# [Texto fornecido]
Os italianos gostam de comer bem, se preocupam com a qualidade dos ingredientes e são capazes de passar horas discutindo sobre a melhor pizza, sorvete, pão ou qualquer outro alimento que seja.
Ponto positivo (o que eu mais gosto): aqui você come bem em praticamente qualquer lugar. Existe uma preocupação com a origem dos alimentos, respeito de tradições gastronômicas que às vezes variam de uma cidade para outra e são amadas pelos viajantes de todo o mundo.
Ponto negativo (o que eu menos gosto): as tradições são tão valorizadas que boa parte dos italianos acha que a única comida boa.. é a italiana! As coisas tem mudado um pouco nos últimos anos, houve uma grande abertura para comida japonesa, por exemplo. Mas muitos italianos ainda torcem o nariz para a gastronomia do resto do mundo, ou seja, são “enjoadinhos”. Se você gosta de comer comida internacional e variar pode ser que em algumas cidades nem encontre essa variedade de ofertas. Do ponto de vista do trabalho: se você acha que vai trazer a sua tradição gastronômica brasileira para comercializar por aqui e ter sucesso.. hum, pode ser que faça sucesso só com os imigrantes ou turistas. Conheço vários italianos que não gostam de brigadeiro, por exemplo…
A propósito leia: comida italiana engorda ou é saudável?

# [Material apresentado]
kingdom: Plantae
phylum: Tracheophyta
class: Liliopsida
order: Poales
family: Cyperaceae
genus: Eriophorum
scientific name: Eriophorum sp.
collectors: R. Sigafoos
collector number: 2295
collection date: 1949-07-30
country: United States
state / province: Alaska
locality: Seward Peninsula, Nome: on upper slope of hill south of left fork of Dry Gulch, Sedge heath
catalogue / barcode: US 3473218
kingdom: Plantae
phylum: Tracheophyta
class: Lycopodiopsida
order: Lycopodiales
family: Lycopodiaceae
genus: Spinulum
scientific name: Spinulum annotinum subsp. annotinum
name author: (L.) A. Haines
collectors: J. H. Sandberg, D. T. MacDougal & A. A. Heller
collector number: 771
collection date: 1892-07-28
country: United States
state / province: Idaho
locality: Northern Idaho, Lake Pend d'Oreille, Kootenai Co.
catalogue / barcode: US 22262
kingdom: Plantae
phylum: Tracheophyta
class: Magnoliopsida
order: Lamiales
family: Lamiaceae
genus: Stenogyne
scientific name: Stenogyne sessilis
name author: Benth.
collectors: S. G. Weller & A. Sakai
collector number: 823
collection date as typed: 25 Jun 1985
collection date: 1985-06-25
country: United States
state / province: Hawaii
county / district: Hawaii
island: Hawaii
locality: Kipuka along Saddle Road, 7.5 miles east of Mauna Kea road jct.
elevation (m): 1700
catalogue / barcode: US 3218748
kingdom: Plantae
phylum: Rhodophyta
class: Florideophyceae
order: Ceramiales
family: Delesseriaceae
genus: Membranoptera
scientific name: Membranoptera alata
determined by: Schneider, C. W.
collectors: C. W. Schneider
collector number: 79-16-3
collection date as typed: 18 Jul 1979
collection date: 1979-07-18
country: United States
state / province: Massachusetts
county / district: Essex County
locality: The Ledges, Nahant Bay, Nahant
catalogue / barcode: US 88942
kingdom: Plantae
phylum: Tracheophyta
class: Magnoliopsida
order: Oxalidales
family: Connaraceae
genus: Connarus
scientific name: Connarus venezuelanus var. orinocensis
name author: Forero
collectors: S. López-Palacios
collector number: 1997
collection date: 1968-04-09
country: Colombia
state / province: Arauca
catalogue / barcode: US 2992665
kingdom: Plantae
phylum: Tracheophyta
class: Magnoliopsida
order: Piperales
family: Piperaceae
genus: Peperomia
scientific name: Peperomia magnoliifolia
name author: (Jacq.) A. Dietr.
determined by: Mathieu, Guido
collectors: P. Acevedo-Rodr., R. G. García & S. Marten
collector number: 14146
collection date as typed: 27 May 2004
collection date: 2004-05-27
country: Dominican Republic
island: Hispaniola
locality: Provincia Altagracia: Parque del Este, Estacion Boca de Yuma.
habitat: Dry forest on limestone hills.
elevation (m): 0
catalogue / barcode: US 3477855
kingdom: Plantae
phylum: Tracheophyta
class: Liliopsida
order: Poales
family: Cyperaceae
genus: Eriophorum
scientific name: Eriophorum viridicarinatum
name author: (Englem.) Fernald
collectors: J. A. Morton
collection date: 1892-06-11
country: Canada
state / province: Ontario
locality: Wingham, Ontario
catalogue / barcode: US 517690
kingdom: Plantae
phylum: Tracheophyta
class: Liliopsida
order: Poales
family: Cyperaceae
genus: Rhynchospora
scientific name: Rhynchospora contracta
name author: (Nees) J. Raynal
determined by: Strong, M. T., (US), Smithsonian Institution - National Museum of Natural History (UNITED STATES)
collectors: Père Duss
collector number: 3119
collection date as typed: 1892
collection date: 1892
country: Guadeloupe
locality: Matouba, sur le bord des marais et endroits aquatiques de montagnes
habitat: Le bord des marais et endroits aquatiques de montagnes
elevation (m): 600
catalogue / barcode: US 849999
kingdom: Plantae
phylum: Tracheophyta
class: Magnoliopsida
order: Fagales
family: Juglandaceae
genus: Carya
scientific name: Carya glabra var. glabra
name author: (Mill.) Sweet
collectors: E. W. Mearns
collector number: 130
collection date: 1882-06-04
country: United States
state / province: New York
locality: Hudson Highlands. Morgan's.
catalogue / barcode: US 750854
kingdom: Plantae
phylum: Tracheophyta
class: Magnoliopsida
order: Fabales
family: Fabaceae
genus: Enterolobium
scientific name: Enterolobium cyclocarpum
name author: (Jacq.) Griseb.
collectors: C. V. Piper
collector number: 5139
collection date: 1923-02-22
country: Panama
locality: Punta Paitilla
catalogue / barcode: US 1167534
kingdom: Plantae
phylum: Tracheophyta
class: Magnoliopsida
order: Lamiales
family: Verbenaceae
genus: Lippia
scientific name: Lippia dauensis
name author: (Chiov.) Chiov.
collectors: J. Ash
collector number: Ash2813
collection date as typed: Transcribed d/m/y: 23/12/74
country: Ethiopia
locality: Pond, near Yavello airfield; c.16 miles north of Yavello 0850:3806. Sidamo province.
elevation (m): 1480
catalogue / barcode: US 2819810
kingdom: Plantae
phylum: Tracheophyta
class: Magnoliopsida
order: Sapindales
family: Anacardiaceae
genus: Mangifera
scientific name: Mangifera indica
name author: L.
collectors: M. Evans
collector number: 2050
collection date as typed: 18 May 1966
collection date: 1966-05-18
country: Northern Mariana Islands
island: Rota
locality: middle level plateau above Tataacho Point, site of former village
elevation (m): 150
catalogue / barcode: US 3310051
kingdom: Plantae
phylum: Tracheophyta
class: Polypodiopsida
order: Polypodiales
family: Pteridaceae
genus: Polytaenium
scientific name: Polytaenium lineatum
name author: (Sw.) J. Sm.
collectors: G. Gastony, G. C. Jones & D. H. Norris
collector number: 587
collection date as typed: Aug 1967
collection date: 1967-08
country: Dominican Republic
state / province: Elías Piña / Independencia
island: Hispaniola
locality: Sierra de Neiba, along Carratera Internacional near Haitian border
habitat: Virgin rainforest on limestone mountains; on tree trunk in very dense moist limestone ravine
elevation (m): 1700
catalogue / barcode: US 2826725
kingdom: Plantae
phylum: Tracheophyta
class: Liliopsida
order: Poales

# [Instrução de trabalho A]
Segundo o texto sobre a culinária italiana, para qual culinária estrangeira houve uma grande abertura nos últimos anos?
# [Instrução de trabalho B]
Reproduza fielmente o trecho do texto sobre a culinária italiana que começa em "Ponto negativo (o" e termina em "ou é saudável?".
Os registros não têm relação com o texto sobre a culinária italiana.

# [Campo de resposta A]
Para a comida japonesa.

# [Campo de resposta B]
Ponto negativo (o que eu menos gosto): as tradições são tão valorizadas que boa parte dos italianos acha que a única comida boa.. é a italiana! As coisas tem mudado um pouco nos últimos anos, houve uma grande abertura para comida japonesa, por exemplo. Mas muitos italianos ainda torcem o nariz para a gastronomia do resto do mundo, ou seja, são “enjoadinhos”. Se você gosta de comer comida internacional e variar pode ser que em algumas cidades nem encontre essa variedade de ofertas. Do ponto de vista do trabalho: se você acha que vai trazer a sua tradição gastronômica brasileira para comercializar por aqui e ter sucesso.. hum, pode ser que faça sucesso só com os imigrantes ou turistas. Conheço vários italianos que não gostam de brigadeiro, por exemplo…
A propósito leia: comida italiana engorda ou é saudável?